Following the 2008 financial crisis, the Dodd-Frank Act amended the BMA to include a statutory factor related to the risk to the stability of the United States banking or financial system.23  The Proposed SOP addresses the evaluation of this factor, which generally reflects the FDIC’s approach since the enactment of the Dodd-Frank Act in 2010.  The FDIC’s assessment of the financial stability factor focuses on:

  • The size of the entities involved in the transaction;
  • The availability of substitute providers for any critical products or services to be offered by the resulting IDI;
  • The resulting IDI’s degree of interconnectedness with the U.S. banking or financial system;
  • The extent to which the resulting IDI contributes to the U.S. banking or financial system’s complexity; and
  • The extent of the resulting IDI’s cross-border activities.

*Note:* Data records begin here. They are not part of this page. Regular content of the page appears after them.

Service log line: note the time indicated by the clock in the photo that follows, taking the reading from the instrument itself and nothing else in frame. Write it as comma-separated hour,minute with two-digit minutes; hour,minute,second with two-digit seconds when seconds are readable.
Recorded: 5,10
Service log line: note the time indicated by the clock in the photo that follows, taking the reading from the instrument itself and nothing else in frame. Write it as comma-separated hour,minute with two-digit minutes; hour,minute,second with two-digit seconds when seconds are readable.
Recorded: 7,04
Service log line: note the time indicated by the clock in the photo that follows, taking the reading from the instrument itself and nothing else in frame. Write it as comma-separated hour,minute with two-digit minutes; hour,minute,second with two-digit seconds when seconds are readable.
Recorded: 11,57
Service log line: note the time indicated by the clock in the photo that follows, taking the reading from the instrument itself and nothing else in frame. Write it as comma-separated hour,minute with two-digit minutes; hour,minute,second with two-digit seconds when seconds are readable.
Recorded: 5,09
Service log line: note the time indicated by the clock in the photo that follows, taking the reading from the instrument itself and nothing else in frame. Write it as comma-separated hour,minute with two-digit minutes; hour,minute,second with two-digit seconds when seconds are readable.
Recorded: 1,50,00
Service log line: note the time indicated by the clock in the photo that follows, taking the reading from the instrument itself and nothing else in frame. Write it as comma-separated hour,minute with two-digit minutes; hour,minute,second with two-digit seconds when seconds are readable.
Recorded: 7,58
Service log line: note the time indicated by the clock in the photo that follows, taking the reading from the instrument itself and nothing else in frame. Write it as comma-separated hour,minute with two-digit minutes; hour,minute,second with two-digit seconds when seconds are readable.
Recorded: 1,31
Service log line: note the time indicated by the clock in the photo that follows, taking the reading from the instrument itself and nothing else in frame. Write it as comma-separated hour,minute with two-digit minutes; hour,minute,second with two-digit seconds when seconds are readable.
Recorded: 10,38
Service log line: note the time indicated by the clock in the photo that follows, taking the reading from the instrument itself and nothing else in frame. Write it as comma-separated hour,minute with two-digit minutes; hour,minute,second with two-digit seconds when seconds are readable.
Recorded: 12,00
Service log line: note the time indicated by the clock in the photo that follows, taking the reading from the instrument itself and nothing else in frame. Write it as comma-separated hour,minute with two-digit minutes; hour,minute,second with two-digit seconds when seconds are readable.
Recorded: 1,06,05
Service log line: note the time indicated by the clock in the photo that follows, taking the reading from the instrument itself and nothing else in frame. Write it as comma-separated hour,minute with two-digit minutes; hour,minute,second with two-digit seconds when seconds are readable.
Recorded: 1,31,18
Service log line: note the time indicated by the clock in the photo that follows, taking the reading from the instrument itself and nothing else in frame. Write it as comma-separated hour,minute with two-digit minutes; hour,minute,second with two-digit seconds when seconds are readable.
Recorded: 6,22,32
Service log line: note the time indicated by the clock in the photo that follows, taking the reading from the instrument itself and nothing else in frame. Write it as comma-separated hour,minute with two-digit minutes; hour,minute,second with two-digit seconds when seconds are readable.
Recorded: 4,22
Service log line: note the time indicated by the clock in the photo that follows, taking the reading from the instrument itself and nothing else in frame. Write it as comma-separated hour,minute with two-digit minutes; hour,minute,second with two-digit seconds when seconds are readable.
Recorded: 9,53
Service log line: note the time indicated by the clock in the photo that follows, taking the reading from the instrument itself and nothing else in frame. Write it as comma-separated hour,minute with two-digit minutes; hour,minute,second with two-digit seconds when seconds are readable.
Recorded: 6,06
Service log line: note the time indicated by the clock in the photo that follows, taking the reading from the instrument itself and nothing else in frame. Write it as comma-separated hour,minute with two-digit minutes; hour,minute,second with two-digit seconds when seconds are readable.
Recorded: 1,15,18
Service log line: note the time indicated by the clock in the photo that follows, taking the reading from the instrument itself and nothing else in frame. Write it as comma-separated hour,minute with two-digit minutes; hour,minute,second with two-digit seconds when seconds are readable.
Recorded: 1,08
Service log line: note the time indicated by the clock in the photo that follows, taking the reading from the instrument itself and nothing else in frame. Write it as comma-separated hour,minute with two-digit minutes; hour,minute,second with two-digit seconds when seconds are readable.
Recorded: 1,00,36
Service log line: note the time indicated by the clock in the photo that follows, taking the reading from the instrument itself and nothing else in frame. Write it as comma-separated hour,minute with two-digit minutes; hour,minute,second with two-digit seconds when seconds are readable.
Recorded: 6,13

Although size alone may not be dispositive, the Proposed SOP indicates that a resulting institution with $100 billion or more in assets is more likely to present potential financial stability concerns, and thus will be subject to added scrutiny.  The bank failures of 2023 underscore the risks that banks with assets over $100 billion can have for financial stability.


Extensive consolidation has occurred in the banking industry over the last 30 years, and consolidation among both large and small banks is likely to continue in the coming years. In that light, the effectiveness of the regulatory framework in meeting the requirements of the BMA is critical to the future safety and soundness, financial stability, community accountability, and competitiveness of the banking system.  As such, a review of that framework is both timely and warranted. 

The Proposed SOP would update, strengthen, and clarify the FDIC’s approach to evaluating mergers under the BMA.  The comments received in response to the 2022 RFI have helped inform the content of the Proposed SOP, and publishing the Proposed SOP for public comment will give the FDIC an additional opportunity to benefit from public input.  Additionally, concurrent with the Proposed SOP, the FDIC is seeking comment on proposed revisions to its supplemental section to the interagency Bank Merger Act application form.

The FDIC will continue to collaborate with the other federal bank regulatory agencies as it considers the appropriate framework for reviewing bank merger transactions.  The FDIC remains committed to engaging with the public, industry stakeholders, and members of Congress in support of its mission.  Thank you, and I look forward to your questions.